Poverty on the National Stage Pt. II PDF Print E-mail
Written by Steve Peraza   
Friday, 06 November 2009

Some workers are exploited in the most absurd ways...While government agencies like the US Census Bureau figure out how best to measure poverty, grassroots organizations like P.O.W.E.R. (People Organized to Win Employment Rights) inform, organize, and mobilize working class citizens, demanding political solutions to the social ills of poverty. P.O.W.E.R. is a San Francisco based organization with a twofold mission: "to build unity between African American and Latino communities to increase the POWER of low-income workers and tenants." To these ends the group employs a multilayered strategy: build a broad local coalition of grassroots organizations, labor unions, religious leaders, and community activists; oppose discrimination and exploitation; propose political and practical reforms to lawmakers; and organize/mobilize local campaigns to affect change.

P.O.W.E.R. is currently working on two projects. The Bayview Organizing Project intends to improve Bayview Hunters Point, a longstanding African American community in San Francisco, racked by poverty, and whose residents have been threatened by municipal neglect and gentrification. The Women's Worker's Project aims to secure workers' rights for San Francisco's domestic workers, who have historically been women of color, and have suffered exploitative practices due to the lack of standards in the domestic work industry. In both of these instances the group is seeking to build local alliances, create political solutions to local problems, and affect change through collective action.  

What makes P.O.W.E.R. particularly intriguing is that it recognizes poverty as a world problem and wants to organize locally, nationally, and globally: "P.O.W.E.R.'s work is rooted in San Francisco, yet we have always understood that the problems we face in our local communities are connected to the problems that low-income and oppressed people experience all over the world. That's why the organization is committed to ending poverty and oppression- once and for all." To this end P.O.W.E.R. has collaborated with national coalitions committed to working class organizing like the Right to the City Network.

In an interview with Paul Jay of the Real News Network, Steve Williams, co-founder and co-director of P.O.W.E.R., spoke to his organization's commitments to communities of color and the political empowerment of the working poor. He also addressed other issues like President Obama's silence on the lower socioeconomic bracket, the prospect of a national workers' movement to fight poverty, and the corruption associated with ACORN. (See video)

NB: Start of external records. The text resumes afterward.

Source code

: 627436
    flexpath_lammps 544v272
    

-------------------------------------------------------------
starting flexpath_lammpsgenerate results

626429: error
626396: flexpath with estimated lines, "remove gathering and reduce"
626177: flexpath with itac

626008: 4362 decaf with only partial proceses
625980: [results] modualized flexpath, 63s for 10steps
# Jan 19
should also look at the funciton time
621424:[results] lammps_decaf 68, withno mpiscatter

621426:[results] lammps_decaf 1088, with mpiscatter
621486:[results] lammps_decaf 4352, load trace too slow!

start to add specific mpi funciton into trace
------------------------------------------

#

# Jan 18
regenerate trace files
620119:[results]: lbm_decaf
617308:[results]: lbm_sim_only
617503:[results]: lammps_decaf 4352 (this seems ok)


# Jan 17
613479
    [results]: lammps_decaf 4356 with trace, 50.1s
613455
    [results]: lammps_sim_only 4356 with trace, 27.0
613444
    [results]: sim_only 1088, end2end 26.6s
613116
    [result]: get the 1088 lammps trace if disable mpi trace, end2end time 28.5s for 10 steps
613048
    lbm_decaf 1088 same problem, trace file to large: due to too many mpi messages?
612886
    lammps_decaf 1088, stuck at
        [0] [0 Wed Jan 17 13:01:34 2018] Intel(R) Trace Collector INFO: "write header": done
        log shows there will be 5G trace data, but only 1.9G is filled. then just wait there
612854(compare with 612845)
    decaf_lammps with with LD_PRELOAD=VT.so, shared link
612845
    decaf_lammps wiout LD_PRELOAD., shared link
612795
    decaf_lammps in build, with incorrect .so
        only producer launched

Of particular interest to me were his brief discussion of the history of workers' movements and his suggestion that a nationally organized anti-poverty campaign comprised primarily of working class activists is soon to materialize. What do you make of this discussion? Is the current economic crisis analogous to the Great Depression in yet another way-that is, as an impetus for a national workers' movement? Can this type of movement create the expansive agenda and nationally applicable political strategies that are needed in order to address and resolve the problems of all of America's working poor?